What is needed =
Would you please restate all of the entries exactly, apart from the pictures?

Entries provided =

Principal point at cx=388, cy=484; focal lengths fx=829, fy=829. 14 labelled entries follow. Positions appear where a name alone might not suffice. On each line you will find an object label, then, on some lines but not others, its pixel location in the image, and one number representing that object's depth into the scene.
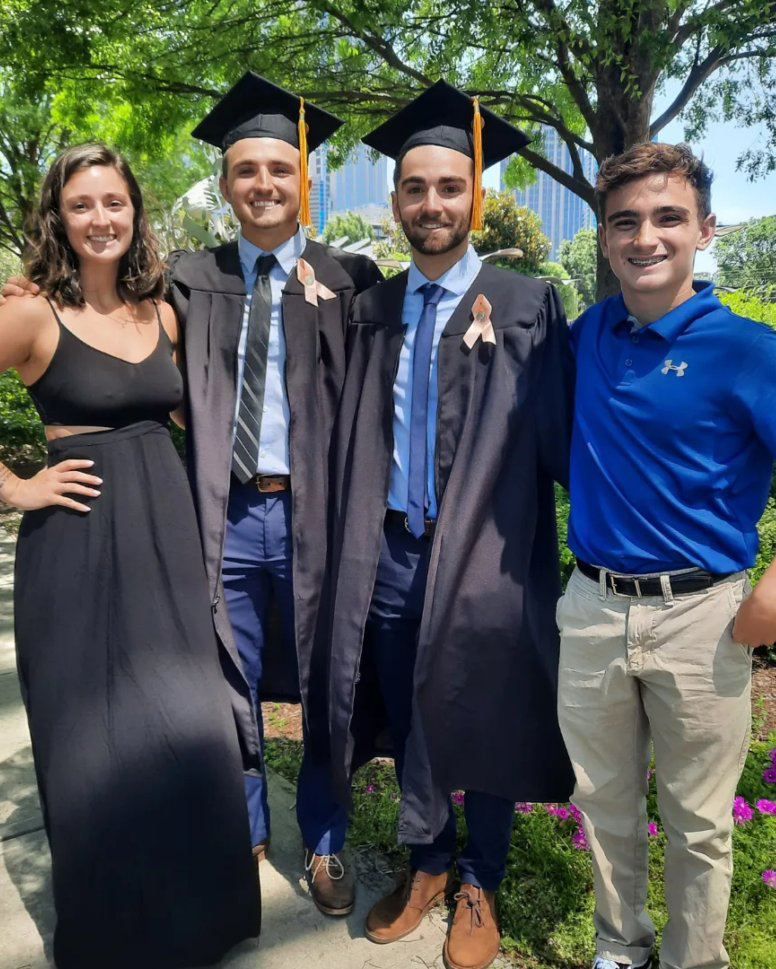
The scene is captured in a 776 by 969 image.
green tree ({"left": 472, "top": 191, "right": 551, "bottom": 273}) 35.56
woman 2.19
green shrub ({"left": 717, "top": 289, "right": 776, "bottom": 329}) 6.80
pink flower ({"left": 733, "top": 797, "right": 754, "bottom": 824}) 2.85
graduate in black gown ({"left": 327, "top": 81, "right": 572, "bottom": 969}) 2.25
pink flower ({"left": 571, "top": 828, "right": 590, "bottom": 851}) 2.80
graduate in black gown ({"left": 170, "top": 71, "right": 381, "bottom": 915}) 2.46
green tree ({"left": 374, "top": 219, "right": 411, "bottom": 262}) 36.30
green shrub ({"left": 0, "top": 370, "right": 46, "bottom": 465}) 9.07
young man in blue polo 1.85
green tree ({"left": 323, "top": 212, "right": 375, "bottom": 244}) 60.31
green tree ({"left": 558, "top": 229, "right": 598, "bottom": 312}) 72.00
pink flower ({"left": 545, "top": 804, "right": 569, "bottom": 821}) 2.99
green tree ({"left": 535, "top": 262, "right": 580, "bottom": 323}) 34.03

Answer space =
Principal point at cx=388, cy=484; focal lengths fx=829, fy=829. 14 labelled entries follow. Positions appear where a name alone might not suffice. On each line you will find an object label, then, on some lines but not others, its pixel location in the image, and one number representing that object's depth into the scene.
The scene is captured in a 776 by 969 image.
green tree ({"left": 472, "top": 191, "right": 551, "bottom": 273}) 35.56
woman 2.19
green shrub ({"left": 717, "top": 289, "right": 776, "bottom": 329}) 6.80
pink flower ({"left": 733, "top": 797, "right": 754, "bottom": 824}) 2.85
graduate in black gown ({"left": 327, "top": 81, "right": 572, "bottom": 969}) 2.25
pink flower ({"left": 571, "top": 828, "right": 590, "bottom": 851}) 2.80
graduate in black gown ({"left": 170, "top": 71, "right": 381, "bottom": 915}) 2.46
green tree ({"left": 374, "top": 219, "right": 411, "bottom": 262}) 36.30
green shrub ({"left": 0, "top": 370, "right": 46, "bottom": 465}) 9.07
young man in blue polo 1.85
green tree ({"left": 323, "top": 212, "right": 375, "bottom": 244}) 60.31
green tree ({"left": 558, "top": 229, "right": 598, "bottom": 312}) 72.00
pink flower ({"left": 545, "top": 804, "right": 569, "bottom": 821}) 2.99
green tree ({"left": 535, "top": 262, "right": 580, "bottom": 323}) 34.03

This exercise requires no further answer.